Sandra Braham, executive director of the El Paso YWCA, thinks Tuohy has the name recognition that will help the $32 million operation raise up to $500,000 from the luncheon, money it needs for several programs. She expects up to 2,600 people to attend this year’s luncheon, the biggest turnout since Erin Brockovich — whose story also was turned into a hit movie — spoke in 2003.

“We were very excited (to get Tuohy) because she is so high-profile after having just come out with the movie, ‘The Blind Side,’ and her whole message of empowerment and the strength of character she shows in real life to not be afraid of what stereotypes warn us to be afraid” is a good match, Braham said. She called Tuohy “a little spitfire.”

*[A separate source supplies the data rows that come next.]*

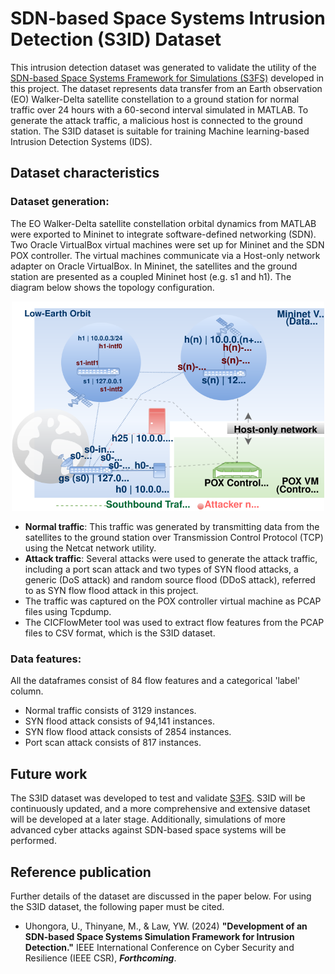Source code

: # SDN-based Space Systems Intrusion Detection (S3ID) Dataset

This intrusion detection dataset was generated to validate the utility of the [SDN-based Space Systems Framework for Simulations (S3FS)](https://github.com/UniSACyber/S3FS) developed in this project. The dataset represents data transfer from an Earth observation (EO) Walker-Delta satellite constellation to a ground station for normal traffic over 24 hours with a 60-second interval simulated in MATLAB. To generate the attack traffic, a malicious host is connected to the ground station. The S3ID dataset is suitable for training Machine learning-based Intrusion Detection Systems (IDS).

## Dataset characteristics
### Dataset generation:
The EO Walker-Delta satellite constellation orbital dynamics from MATLAB were exported to Mininet to integrate software-defined networking (SDN). Two Oracle VirtualBox virtual machines were set up for Mininet and the SDN POX controller. The virtual machines communicate via a Host-only network adapter on Oracle VirtualBox. In Mininet, the satellites and the ground station are presented as a coupled Mininet host (e.g. s1 and h1). The diagram below shows the topology configuration.
    <p align="center">
        <img src="graphics/eoscenario.svg" alt="EO Walker-Delta constelaltion in Mininet" width="500">
    </p>

- **Normal traffic**: This traffic was generated by transmitting data from the satellites to the ground station over Transmission Control Protocol (TCP) using the Netcat network utility.
- **Attack traffic**: Several attacks were used to generate the attack traffic, including a port scan attack and two types of SYN flood attacks, a generic (DoS attack) and random source flood (DDoS attack), referred to as SYN flow flood attack in this project.
- The traffic was captured on the POX controller virtual machine as PCAP files using Tcpdump.
- The CICFlowMeter tool was used to extract flow features from the PCAP files to CSV format, which is the S3ID dataset.

### Data features:
All the dataframes consist of 84 flow features and a categorical 'label' column.
- Normal traffic consists of 3129 instances.
- SYN flood attack consists of 94,141 instances.
- SYN flow flood attack consists of 2854 instances.
- Port scan attack consists of 817 instances.


## Future work
The S3ID dataset was developed to test and validate [S3FS](https://github.com/UniSACyber/S3FS). S3ID will be continuously updated, and a more comprehensive and extensive dataset will be developed at a later stage. Additionally, simulations of more advanced cyber attacks against SDN-based space systems will be performed.

## Reference publication
Further details of the dataset are discussed in the paper below. For using the S3ID dataset, the following paper must be cited.
- Uhongora, U., Thinyane, M., & Law, YW. (2024) __"Development of an SDN-based Space Systems Simulation Framework for Intrusion Detection."__ IEEE International Conference on Cyber Security and Resilience (IEEE CSR), *__Forthcoming__*.
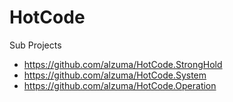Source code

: # HotCode

Sub Projects
* https://github.com/alzuma/HotCode.StrongHold
* https://github.com/alzuma/HotCode.System
* https://github.com/alzuma/HotCode.Operation
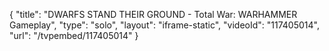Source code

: {
    "title": "DWARFS STAND THEIR GROUND - Total War: WARHAMMER Gameplay",
    "type": "solo",
    "layout": "iframe-static",
    "videoId": "117405014",
    "url": "\/tvpembed\/117405014"
}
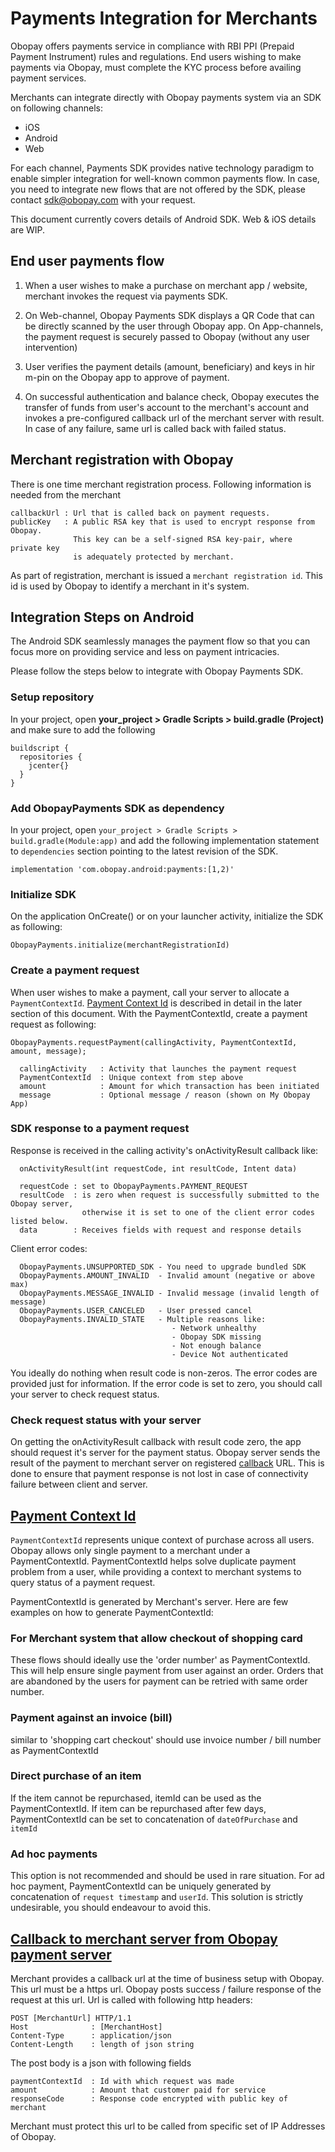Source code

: # Payments Integration for Merchants

Obopay offers payments service in compliance with RBI PPI (Prepaid Payment Instrument) rules and regulations. End users wishing to make payments via Obopay, must complete the KYC process before availing payment services. 

Merchants can integrate directly with Obopay payments system via an SDK on following channels:

- iOS
- Android
- Web 

For each channel, Payments SDK provides native technology paradigm to enable simpler integration for well-known common payments flow. In case, you need to integrate new flows that are not offered by the SDK, please contact sdk@obopay.com with your request. 

This document currently covers details of Android SDK. Web & iOS details are WIP.

## End user payments flow

1) When a user wishes to make a purchase on merchant app / website, merchant invokes the request via payments SDK. 

2) On Web-channel, Obopay Payments SDK displays a QR Code that can be directly scanned by the user through Obopay app. On App-channels, the payment request is securely passed to Obopay (without any user intervention)

3) User verifies the payment details (amount, beneficiary) and keys in hir m-pin on the Obopay app to approve of payment.

4) On successful authentication and balance check, Obopay executes the transfer of funds from user's account to the merchant's account and invokes a pre-configured callback url of the merchant server with result. In case of any failure, same url is called back with failed status.

## Merchant registration with Obopay

There is one time merchant registration process. Following information is needed from the merchant

    callbackUrl : Url that is called back on payment requests.
    publicKey   : A public RSA key that is used to encrypt response from Obopay. 
                  This key can be a self-signed RSA key-pair, where private key 
                  is adequately protected by merchant.

As part of registration, merchant is issued a `merchant registration id`. This id is used by Obopay to identify a merchant in it's system.

## Integration Steps on Android

The Android SDK seamlessly manages the payment flow so that you can focus more on providing service and less on payment intricacies.

Please follow the steps below to integrate with Obopay Payments SDK.

### Setup repository

In your project, open **your_project > Gradle Scripts > build.gradle (Project)** and make sure to add the following  

    buildscript {
      repositories {
        jcenter{}
      }
    }

### Add ObopayPayments SDK as dependency

In your project, open `your_project > Gradle Scripts > build.gradle(Module:app)` and add the following implementation statement to `dependencies` section pointing to the latest revision of the SDK.

    implementation 'com.obopay.android:payments:[1,2)'

### Initialize SDK

On the application OnCreate() or on your launcher activity, initialize the SDK as following:

    ObopayPayments.initialize(merchantRegistrationId)


### Create a payment request

When user wishes to make a payment, call your server to allocate a `PaymentContextId`. [Payment Context Id](#paymentContextId) is described in detail in the later section of this document. With the PaymentContextId, create a payment request as following:

    ObopayPayments.requestPayment(callingActivity, PaymentContextId, amount, message);

      callingActivity   : Activity that launches the payment request
      PaymentContextId  : Unique context from step above
      amount            : Amount for which transaction has been initiated 
      message           : Optional message / reason (shown on My Obopay App)

### SDK response to a payment request

Response is received in the calling activity's onActivityResult callback like:

      onActivityResult(int requestCode, int resultCode, Intent data)

      requestCode : set to ObopayPayments.PAYMENT_REQUEST
      resultCode  : is zero when request is successfully submitted to the Obopay server, 
                    otherwise it is set to one of the client error codes listed below.
      data        : Receives fields with request and response details

  Client error codes:

      ObopayPayments.UNSUPPORTED_SDK - You need to upgrade bundled SDK
      ObopayPayments.AMOUNT_INVALID  - Invalid amount (negative or above max)
      ObopayPayments.MESSAGE_INVALID - Invalid message (invalid length of message)
      ObopayPayments.USER_CANCELED   - User pressed cancel
      ObopayPayments.INVALID_STATE   - Multiple reasons like: 
                                        - Network unhealthy
                                        - Obopay SDK missing
                                        - Not enough balance
                                        - Device Not authenticated

You ideally do nothing when result code is non-zeros. The error codes are provided just for information. If the error code is set to zero, you should call your server to check request status.

### Check request status with your server

On getting the onActivityResult callback with result code zero, the app should request it's server for the payment status. Obopay server sends the result of the payment to merchant server on registered [callback](#callback) URL. This is done to ensure that payment response is not lost in case of connectivity failure between client and server. 

## [Payment Context Id](#paymentContextId)

`PaymentContextId` represents unique context of purchase across all users. Obopay allows only single payment to a merchant under a PaymentContextId. PaymentContextId helps solve duplicate payment problem from a user, while providing a context to merchant systems to query status of a payment request.

PaymentContextId is generated by Merchant's server. Here are few examples on how to generate PaymentContextId:

### For Merchant system that allow checkout of shopping card

  These flows should ideally use the 'order number' as PaymentContextId. This will help ensure single payment from user against an order. Orders that are abandoned by the users for payment can be retried with same order number.

### Payment against an invoice (bill)

similar to 'shopping cart checkout' should use invoice number / bill number as PaymentContextId

### Direct purchase of an item 

If the item cannot be repurchased, itemId can be used as the PaymentContextId. If item can be repurchased after few days, PaymentContextId can be set to concatenation of `dateOfPurchase` and `itemId`

### Ad hoc payments

This option is not recommended and should be used in rare situation. For ad hoc payment, PaymentContextId can be uniquely generated by concatenation of `request timestamp` and `userId`. This solution is strictly undesirable, you should endeavour to avoid this.

## [Callback to merchant server from Obopay payment server](#callback)

Merchant provides a callback url at the time of business setup with Obopay. This url must be a https url. Obopay posts success / failure response of the request at this url. Url is called with following http headers:

    POST [MerchantUrl] HTTP/1.1
    Host              : [MerchantHost]
    Content-Type      : application/json
    Content-Length    : length of json string

The post body is a json with following fields

    paymentContextId  : Id with which request was made
    amount            : Amount that customer paid for service
    responseCode      : Response code encrypted with public key of merchant

Merchant must protect this url to be called from specific set of IP Addresses of Obopay. 





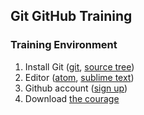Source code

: ## Git GitHub Training


### Training Environment

1. Install Git ([git](https://git-scm.com/downloads), [source tree](https://www.sourcetreeapp.com))
2. Editor ([atom](https://atom.io/), [sublime text](https://www.sublimetext.com/3))
3. Github account ([sign up](https://github.com/join))
4. Download [the courage](https://www.dropbox.com/s/36ifeasvhhshqj8/you_can_do_git?dl=1&pv=1)
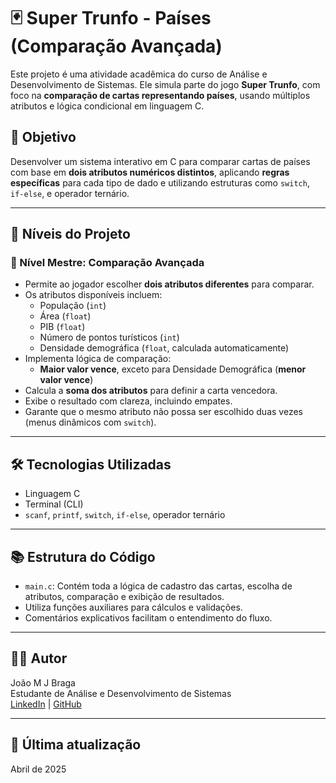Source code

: # 🃏 Super Trunfo - Países (Comparação Avançada)

Este projeto é uma atividade acadêmica do curso de Análise e Desenvolvimento de Sistemas. Ele simula parte do jogo **Super Trunfo**, com foco na **comparação de cartas representando países**, usando múltiplos atributos e lógica condicional em linguagem C.

## 📌 Objetivo

Desenvolver um sistema interativo em C para comparar cartas de países com base em **dois atributos numéricos distintos**, aplicando **regras específicas** para cada tipo de dado e utilizando estruturas como `switch`, `if-else`, e operador ternário.

---

## 🧩 Níveis do Projeto

### 🧭 Nível Mestre: Comparação Avançada

- Permite ao jogador escolher **dois atributos diferentes** para comparar.
- Os atributos disponíveis incluem:
  - População (`int`)
  - Área (`float`)
  - PIB (`float`)
  - Número de pontos turísticos (`int`)
  - Densidade demográfica (`float`, calculada automaticamente)
- Implementa lógica de comparação:
  - **Maior valor vence**, exceto para Densidade Demográfica (**menor valor vence**)
- Calcula a **soma dos atributos** para definir a carta vencedora.
- Exibe o resultado com clareza, incluindo empates.
- Garante que o mesmo atributo não possa ser escolhido duas vezes (menus dinâmicos com `switch`).

---

## 🛠️ Tecnologias Utilizadas

- Linguagem C
- Terminal (CLI)
- `scanf`, `printf`, `switch`, `if-else`, operador ternário

---

## 📚 Estrutura do Código

- `main.c`: Contém toda a lógica de cadastro das cartas, escolha de atributos, comparação e exibição de resultados.
- Utiliza funções auxiliares para cálculos e validações.
- Comentários explicativos facilitam o entendimento do fluxo.

---

## 👨‍🎓 Autor

João M J Braga  
Estudante de Análise e Desenvolvimento de Sistemas  
[LinkedIn](https://www.linkedin.com/in/joaomjbraga) | [GitHub](https://github.com/joaomjbraga)

---

## 📅 Última atualização

Abril de 2025
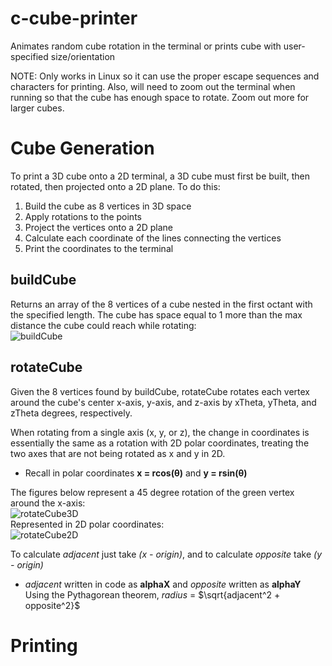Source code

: # c-cube-printer
Animates random cube rotation in the terminal or prints cube with user-specified size/orientation

NOTE: Only works in Linux so it can use the proper escape sequences and characters for printing. Also, will need to zoom out the terminal when running so that the cube has enough space to rotate. Zoom out more for larger cubes.

# Cube Generation  

To print a 3D cube onto a 2D terminal, a 3D cube must first be built, then rotated, then projected onto a 2D plane. To do this:
  1. Build the cube as 8 vertices in 3D space
  2. Apply rotations to the points
  3. Project the vertices onto a 2D plane
  4. Calculate each coordinate of the lines connecting the vertices
  5. Print the coordinates to the terminal  
  
## buildCube  
    
Returns an array of the 8 vertices of a cube nested in the first octant with the specified length. The cube has space equal to 1 more than the max distance the cube could reach while rotating:  
![buildCube](https://user-images.githubusercontent.com/26773050/192680347-df1fdb52-b95a-479b-bfd4-ac8c48254336.png)  

## rotateCube  

Given the 8 vertices found by buildCube, rotateCube rotates each vertex around the cube's center x-axis, y-axis, and z-axis by xTheta, yTheta, and zTheta degrees, respectively.  

When rotating from a single axis (x, y, or z), the change in coordinates is essentially the same as a rotation with 2D polar coordinates, treating the two axes that are not being rotated as x and y in 2D.  
  - Recall in polar coordinates **x = rcos(θ)** and **y = rsin(θ)**  

The figures below represent a 45 degree rotation of the green vertex around the x-axis:  
![rotateCube3D](https://user-images.githubusercontent.com/26773050/192679102-193a403f-9daf-4363-acef-4c34911595a9.png)  
Represented in 2D polar coordinates:  
![rotateCube2D](https://user-images.githubusercontent.com/26773050/192681940-c853ed3a-5fa7-4eab-95ea-5ef7109011dc.png)  

To calculate *adjacent* just take *(x - origin)*, and to calculate *opposite* take *(y - origin)*
  - *adjacent* written in code as **alphaX** and *opposite* written as **alphaY**
Using the Pythagorean theorem, *radius* = $\sqrt{adjacent^2 + opposite^2}$

# Printing
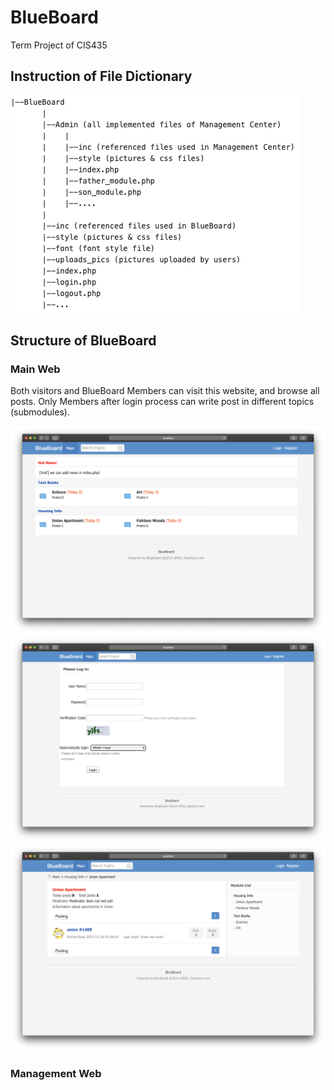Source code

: # BlueBoard
Term Project of CIS435

## Instruction of File Dictionary

![image text](imgs/directory.png)
       
## Structure of BlueBoard
### Main Web
Both visitors and BlueBoard Members can visit this website, and browse all posts. Only Members after login process can write post in different topics (submodules).

![image text](img_pages/main_page.png)
![image text](img_pages/user_login.png)
![image text](img_pages/e.g._post_page.png)

### Management Web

Braham thinks we can all learn from what the Tuohys have done.

“They go back to that spirit of not judging a book by its cover,” Braham said. “What’s behind the people we walk past every day in El Paso.”

The YWCA operates a transitional living center that can hold up to 47 families, or about 140 people. It housed 88 women and children last year. They can stay there up to two years “to get their lives together and get back on their feet.”

Tuohy has been to Texas several times and has worked on projects with Anita Perry, the governor’s wife, but this will be her first visit to El Paso.

Tuohy knows that her outspoken nature can make enemies. But she’s not concerned. She’s on a mission.

“I can get more people focused on what they need to be focused on. Hate me or love me. I don’t care. They can talk about me all they want. I could give a rat’s ass,” she said, laughing. “All I care about are my family, the Lord and the people who buy tacos.”